Lawtalkers, your thoughts? An accurate portrayal of the ruling?

http://www.slate.com/articles/news_and_politics/jurisprudence/2012/11/new_ruling_donald_rumsfeld_can_t_be_sued_for_torture.html

Quote
Why Donald Rumsfeld Can't Be Sued for Torture
His latest and biggest court victory.

By Katie Mesner-Hage|Posted Thursday, Nov. 15, 2012, at 5:12 PM ET

Former Defense Secretary Donald Rumsfeld may not be sued by two U.S. citizens who were tortured by members of the military. The U.S. Court of Appeals for the 7th Circuit, which issued the decision, is the third appeals court to let Rumsfeld off the hook legally. But the 7th Circuit decision goes further than the others. By a vote of 7-4, its judges said that no member of our military—presumably even one who personally inflicts torture—can be sued for his related conduct in office.
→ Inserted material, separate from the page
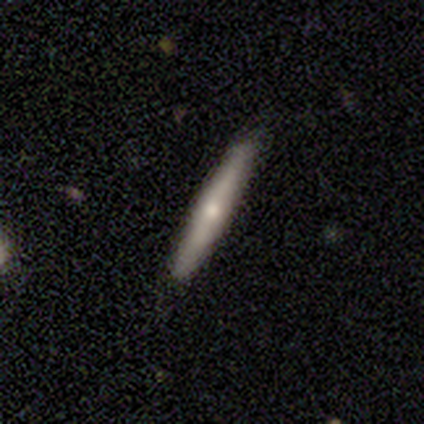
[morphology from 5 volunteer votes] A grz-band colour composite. It shows a featured or disk galaxy (60%) viewed edge-on (100%) with a rounded central bulge (100%). Merging: none (80%).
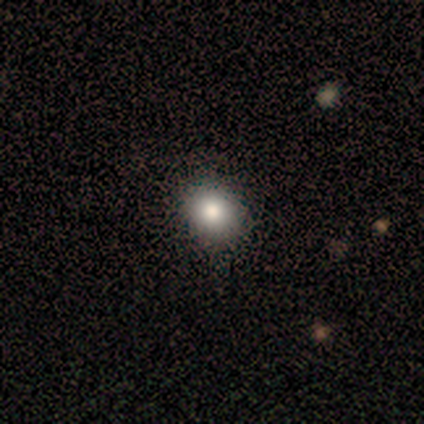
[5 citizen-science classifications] This is clearly a smooth galaxy (80%). How rounded: clearly round (100%). Merging: clearly none (100%).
The facts are a case study in system failure. Donald Vance and Nathan Ertel were Americans working for a private security firm in Iraq. When Vance became suspicious that his employer was selling weapons to groups hostile to the United States, he went to the FBI. Vance and Ertel were then fingered as arms dealers. Military personnel arrested them in 2006 and held them for several weeks.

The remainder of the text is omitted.